-- Prompt 1 --
In the passage on UnionPay, why does UnionPay dominate the card market in China? Answer in one to three sentences.
-- Prompt 2 --
Write the next part of the passage on UnionPay and money leaving China, starting after its final sentence.

___ Given text

If UnionPay poses a problem for Chinese authorities, it is a problem of their own making. The card brand is often seen as an arm of Chinese state policy.
UnionPay was established in 2002 by the PBOC and the State Council or Cabinet.
…
UnionPay dominates the card market in China thanks to a central bank decree that requires all card issuers, including foreign ones, to process their yuan-based transactions through UnionPay's electronic payment network.
And is increasing as capital flight spreads…
Today, the outflow is gathering pace.
In Macau, UnionPay card transactions reached 130 billion Macau patacas ($16.77 billion) in just the first four months of 2012, up from 88.1 billion patacas in all of 2011, according to a confidential report by Macau's banking regulator, the Macau Monetary Authority reviewed by Reuters. Around 90 percent of those transactions were "highly concentrated in jewellery, ornament and luxury watch sales", the report said.
If that rate persisted for the full year, UnionPay sales in Macau for all of 2012 would have reached nearly $50 billion – nearly $45 billion of it for jewellery-related sales, a figure exceeding even Macau's total gambling revenues that year.
"Are these actual transactions? Where does this money come from?" the deputy head of the Monetary Authority, Wan Sin Long, asked in the document.
And there's no limit…
"I would say there's no upper limit for UnionPay," said the black-suited manager, who spoke on the condition he not be identified. "The credit limits aren't enforced at all."
An executive at Las Vegas Sands, speaking on condition of anonymity, said vendors with UnionPay card-swiping machines have been caught wandering around the casino.

______
___ Extracted data

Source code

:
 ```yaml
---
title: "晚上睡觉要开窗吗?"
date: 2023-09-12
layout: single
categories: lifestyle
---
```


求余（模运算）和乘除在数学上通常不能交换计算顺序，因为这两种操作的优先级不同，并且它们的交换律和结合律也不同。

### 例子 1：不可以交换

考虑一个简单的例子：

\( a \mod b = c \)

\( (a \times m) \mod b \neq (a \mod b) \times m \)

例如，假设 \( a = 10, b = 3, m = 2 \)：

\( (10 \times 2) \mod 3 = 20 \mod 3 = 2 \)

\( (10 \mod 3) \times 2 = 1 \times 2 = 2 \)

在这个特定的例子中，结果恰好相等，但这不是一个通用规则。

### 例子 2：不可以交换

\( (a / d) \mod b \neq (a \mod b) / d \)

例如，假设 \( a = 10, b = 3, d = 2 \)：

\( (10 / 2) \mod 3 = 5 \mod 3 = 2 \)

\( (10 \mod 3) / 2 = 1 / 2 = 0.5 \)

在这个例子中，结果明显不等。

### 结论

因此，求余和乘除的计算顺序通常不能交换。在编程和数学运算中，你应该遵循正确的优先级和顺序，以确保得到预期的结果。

______

-- Written reply 1 --
UnionPay dominates because a central bank decree requires all card issuers, foreign ones included, to process their yuan-based transactions through UnionPay's electronic payment network.

-- Written reply 2 --
"People walk around with mobile union pay card machines on the gaming floor," the executive said. "They are linked to China (computer) servers, not (ones in) Macau. So it is like they are getting cash out in China. When we see them on the floor we kick them out."
That practice also exists outside the casinos, too. Macau's merchants lately have tried to better disguise the UnionPay transactions by routing transactions electronically across the border to China to escape the scrutiny of Macau authorities, a banker in Macau said.
"They closed the Macau tap, but they've opened an even larger China tap," said the Macau banker with direct knowledge of the practice. "The merchants are always cunning."
Backdoor to Yuan internalization and the demise of the dollar?
UnionPay's increasing use overseas is part of Beijing's multi-pronged strategy to eventually open up China's capital account and internationalize the yuan, which is formally known as the renminbi or yuan. Beijing also eased restrictions on many kinds of capital transfers as it gradually loosens up control over the currency, making it easier for money to leave China's borders. The efforts have paid dividends. The renminbi has already overtaken the euro to become the second-most used currency in trade finance, according to data from global transaction services organization SWIFT.
"(China) may be happy to see UnionPay sweeping different markets across the world in different countries and territories," said Yan Lixin, head of Fudan University's China Centre for Anti-Money Laundering Studies in Shanghai. "It is backed up by the government. It is the real son of the government."
And no one seems to care:
"We can remit as much money as you like with your UnionPay card," said a red-haired man surnamed Lai at one jewellery shop. A yellow sign carried the slogan: "Welcome Renminbi. Welcome UnionPay cards."
"You don't actually buy anything," said Lai, standing near a half-empty display case containing a messy spread of watches and jewellery. "We just help people get money out of China so they can gamble more."